The following sections discuss each change.

Configure the distributed strategy#

Ray Train offers several sub-classed distributed strategies for Lightning. These strategies retain the same argument list as their base strategy classes. Internally, they configure the root device and the distributed sampler arguments.

 import lightning.pytorch as pl
-from pl.strategies import DDPStrategy
+import ray.train.lightning

 def train_func():
     ...
     trainer = pl.Trainer(
         ...
-        strategy=DDPStrategy(),
+        strategy=ray.train.lightning.RayDDPStrategy(),
         ...
     )
     ...

Configure the Ray cluster environment plugin#

Ray Train also provides a RayLightningEnvironment class as a specification for the Ray Cluster. This utility class configures the worker’s local, global, and node rank and world size.

 import lightning.pytorch as pl
-from pl.plugins.environments import LightningEnvironment
+import ray.train.lightning

 def train_func():
     ...
     trainer = pl.Trainer(
         ...
-        plugins=[LightningEnvironment()],
+        plugins=[ray.train.lightning.RayLightningEnvironment()],
         ...
     )
     ...

Configure parallel devices#

In addition, Ray TorchTrainer has already configured the correct CUDA_VISIBLE_DEVICES for you. One should always use all available GPUs by setting devices="auto" and acelerator="auto".

 import lightning.pytorch as pl

 def train_func():
     ...
     trainer = pl.Trainer(
         ...
-        devices=[0,1,2,3],
+        devices="auto",
+        accelerator="auto",
         ...
     )
     ...

Report checkpoints and metrics#

To persist your checkpoints and monitor training progress, add a ray.train.lightning.RayTrainReportCallback utility callback to your Trainer.

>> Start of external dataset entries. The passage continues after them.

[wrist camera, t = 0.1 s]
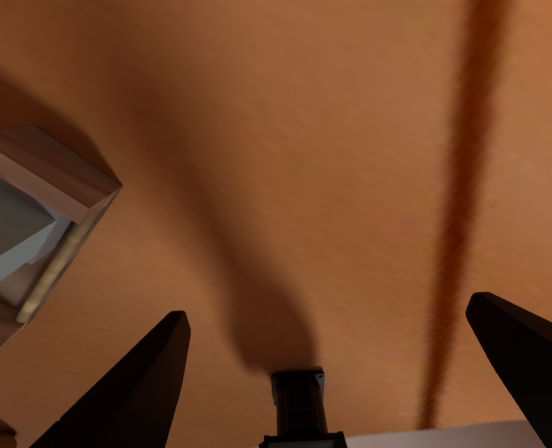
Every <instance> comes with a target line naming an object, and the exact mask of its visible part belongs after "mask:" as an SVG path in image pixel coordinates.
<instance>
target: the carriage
mask: <svg viewBox="0 0 552 448" xmlns="http://www.w3.org/2000/svg"><path fill="white" fill-rule="evenodd" d="M71 221H72V220H70V219H68V218H67V217H65V216H63V215H62V214H60V213H58V212H57V211H55V210H53V209H52V208H50V207H48V206H47V205H45V204H43V203H42V202H40V201H38V200H37V199H35V198H33V197H32V196H30V195H28V194H27V193H25V192H23V191H22V190H20V189H18V188H17V187H15V186H13V185H12V184H10V183H8V182H7V181H5V180H3V179H2V178H0V281H1V280H2V279H4V278H5V277H7V276H8V275H9V274H11V273H12V272H14V271H15V270H16V269H18V268H19V267H21V266H22V265H23V264H25V263H26V262H27V263H29V264H31V265H32V264H33V263H35V262H36V261H37V260H39V259H40V258H41V257H43V256H44V255H46V254H47V253H48V252H50V251H51V250H52V249H54V248H55V247H56V245H57V244H58V242H59V240H60V239H61V237H62V236H63V234H64V232H65V231H66V229H67V228H68V226H69V224H70V223H71Z"/></svg>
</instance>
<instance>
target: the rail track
mask: <svg viewBox="0 0 552 448" xmlns="http://www.w3.org/2000/svg"><path fill="white" fill-rule="evenodd" d="M0 178H2V179H3V180H5V181H7V182H8V183H10V184H12V185H13V186H15V187H17V188H18V189H20V190H22V191H23V192H25V193H27V194H28V195H30V196H32V197H33V198H35V199H37V200H38V201H40V202H42V203H43V204H45V205H47V206H48V207H50V208H52V209H53V210H55V211H57V212H58V213H60V214H62V215H63V216H65V217H67V218H68V219H70V220H72V221H71V223H70V224H69V226H68V228H67V229H66V231H65V232H64V234H63V236H62V237H61V239H60V240H59V242H58V244H57V245H56V247H55V248H54V249H52V250H51V251H50V252H48V253H47V254H46V255H44V256H43V257H41V258H40V259H39V260H37V261H36V262H35V263H33V264H32V265H31V264H29V263H27V262H26V263H25V264H23V265H22V266H21V267H19V268H18V269H16V270H15V271H14V272H12V273H11V274H9V275H8V276H7V277H5V278H4V279H2V280H1V281H0V350H1V349H2V348H3V347H4V346H5V345H6V344H7V343H8V342H9V341H10V340H11V339H12V338H13V337H14V336H15V335H16V334H17V333H19V332H20V331H21V330H22V329H23V328H24V327H25V326H26V325H27V324H28V323H29V322H31V321H32V319H33V318H34V316H35V315H36V313H37V312H38V310H39V309H40V307H41V306H42V304H43V303H44V301H45V300H46V299H47V297H48V296H49V294H50V293H51V291H52V290H53V288H54V287H55V285H56V284H57V282H58V281H59V279H60V278H61V276H62V275H63V273H64V272H65V271H66V269H67V268H68V266H69V265H70V263H71V262H72V260H73V259H74V257H75V256H76V254H77V253H78V251H79V250H80V248H81V247H82V245H83V244H84V243H85V241H86V240H87V238H88V237H89V235H90V234H91V232H92V231H93V229H94V228H95V226H96V225H97V223H98V222H99V220H100V219H101V217H102V216H103V215H104V213H105V212H106V210H107V209H108V207H109V206H110V204H111V203H112V201H113V200H114V198H115V197H116V195H117V194H118V192H119V191H120V189H121V188H122V187H123V186H122V185H121V184H119V183H118V182H116V181H115V180H113V179H112V178H110V177H109V176H108V175H106V174H105V173H103V172H102V171H100V170H99V169H97V168H96V167H94V166H93V165H92V164H90V163H89V162H87V161H86V160H84V159H83V158H81V157H80V156H78V155H77V154H75V153H74V152H73V151H71V150H70V149H68V148H67V147H65V146H64V145H62V144H61V143H59V142H58V141H57V140H55V139H54V138H52V137H51V136H49V135H48V134H46V133H45V132H43V131H42V130H40V129H39V128H38V127H36V126H35V125H26V126H20V127H14V128H7V129H1V130H0Z"/></svg>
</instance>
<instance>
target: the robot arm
mask: <svg viewBox="0 0 552 448" xmlns="http://www.w3.org/2000/svg"><path fill="white" fill-rule="evenodd" d="M466 318H467V320H468V322H469V324H470V326H471V328H472V330H473V332H474V333H475V335H476V337H477V339H478V341H479V343H480V345H481V346H482V348H483V350H484V352H485V354H486V356H487V357H488V359H489V361H490V363H491V365H492V366H493V368H494V370H495V371H496V373H497V374H498V376H499V377H500V379H501V380H502V382H503V383H504V385H505V387H506V388H507V390H508V391H509V393H510V394H511V396H512V397H513V399H514V400H515V402H516V403H517V405H518V406H519V408H520V409H521V411H522V412H523V414H524V415H525V417H526V418H527V420H528V421H529V423H530V424H531V426H532V427H533V429H534V430H535V432H536V433H537V435H538V436H539V438H540V439H541V441H542V442H543V444H544V445H545V447H546V448H552V322H550V321H548V320H546V319H544V318H542V317H540V316H537V315H535V314H533V313H531V312H529V311H527V310H525V309H523V308H521V307H519V306H517V305H515V304H513V303H511V302H509V301H507V300H505V299H503V298H501V297H499V296H496V295H494V294H492V293H490V292H476V293H474V294H473V295H472V296H471V299H470V301H469V304H468V306H467V309H466ZM190 336H191V329H190V325H189V322H188V319H187V315H186V313H185V311H183V310H181V311H171V312H170V313H168V314H167V315H166V316H165V317H164V318H163V319H162V320H161V321H160V322H159V323H158V324H157V325H156V326H155V327H154V328H153V329H152V330H151V331H150V332H149V333H148V334H147V335H146V336H145V337H143V338H142V339H141V340H140V341H139V342H138V343H137V344H136V345H135V346H134V347H133V348H132V349H131V350H130V351H129V352H128V353H127V354H126V355H125V356H124V357H123V358H122V359H121V360H120V361H119V362H118V363H116V364H115V365H114V366H113V367H112V368H111V369H110V370H109V371H108V372H107V373H106V374H105V375H104V376H103V377H102V378H101V379H100V380H99V381H98V382H97V383H96V384H95V385H94V386H93V387H92V388H91V389H90V390H88V391H87V392H86V393H85V394H84V395H83V396H82V397H81V398H80V399H79V400H78V401H77V402H76V403H75V404H74V405H73V406H72V407H71V408H70V409H69V410H68V411H67V412H66V413H65V414H64V415H63V416H62V417H61V418H60V421H56V422H55V423H54V424H53V425H52V426H51V427H50V428H49V429H48V430H47V431H46V432H45V433H44V434H43V435H42V436H41V437H40V438H38V439H37V440H36V441H35V442H34V443H33V444H32V445H31V446H30V447H29V448H165V445H166V442H167V438H168V435H169V431H170V427H171V424H172V420H173V417H174V413H175V410H176V406H177V402H178V399H179V395H180V391H181V387H182V382H183V377H184V371H185V365H186V360H187V354H188V348H189V342H190ZM324 377H325V376H324V372H323V371H306V372H287V373H274V374H272V386H273V397H274V405H275V406H276V407H277V436H269V435H264V441H263V442H262V443H261V444H259V448H347V444H346V441H345V437H344V434H343V431H338V433H328V429H327V423H326V417H325V411H324V406H323V393H324Z"/></svg>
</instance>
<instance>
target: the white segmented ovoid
mask: <svg viewBox="0 0 552 448" xmlns="http://www.w3.org/2000/svg"><path fill="white" fill-rule="evenodd" d="M16 447H17V442H16V439H15V438H14V436H13V435H11V434H10V433H6V432H3V433H0V448H16Z"/></svg>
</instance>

 import lightning.pytorch as pl
 from ray.train.lightning import RayTrainReportCallback

 def train_func():
     ...
     trainer = pl.Trainer(
         ...
-        callbacks=[...],
+        callbacks=[..., RayTrainReportCallback()],
     )
     ...

Reporting metrics and checkpoints to Ray Train enables you to support fault-tolerant training and hyperparameter optimization.

You can also configure asynchronous checkpointing and asynchronous validation through the callback. The checkpoint_upload_mode flag offloads checkpoint uploading to a Ray Train managed background thread instead of blocking the Lightning training loop. The validation flag launches an asynchronous Ray task to validate the checkpoint instead of running validation_step synchronously in the training workers. Note that this is incompatible with Lightning’s AsyncCheckpointIO plugin because Ray Train needs to control the upload thread in order to wait for it to finish before committing the checkpoint.

 import lightning.pytorch as pl
 from ray.train.lightning import RayTrainReportCallback
+from ray.train import CheckpointUploadMode
+from ray.train import ValidationConfig, ValidationTaskConfig

 def train_func():
     ...
     trainer = pl.Trainer(
         ...
-        callbacks=[..., RayTrainReportCallback()],
+        callbacks=[..., RayTrainReportCallback(
+            checkpoint_upload_mode=CheckpointUploadMode.ASYNC,
+            validation=ValidationTaskConfig(fn_kwargs={}),
+        )],
     )
     ...

+def validation_fn(checkpoint):
+    # Load and validate the checkpoint, return metrics.
+    return {"val_score": ...}
+
+trainer = TorchTrainer(
+    train_func,
+    validation_config=ValidationConfig(fn=validation_fn),
+    ...
+)

Note that the ray.train.lightning.RayTrainReportCallback class only provides a simple implementation, and can be further customized.

Prepare your Lightning Trainer#

Finally, pass your Lightning Trainer into prepare_trainer() to validate your configurations.

 import lightning.pytorch as pl
 import ray.train.lightning

 def train_func():
     ...
     trainer = pl.Trainer(...)
+    trainer = ray.train.lightning.prepare_trainer(trainer)
     ...

Configure scale and GPUs#

Outside of your training function, create a ScalingConfig object to configure:

num_workers - The number of distributed training worker processes.
use_gpu - Whether each worker should use a GPU (or CPU).

from ray.train import ScalingConfig
scaling_config = ScalingConfig(num_workers=2, use_gpu=True)

For more details, see Configuring Scale and Accelerators.

Configure persistent storage#

Create a RunConfig object to specify the path where results (including checkpoints and artifacts) will be saved.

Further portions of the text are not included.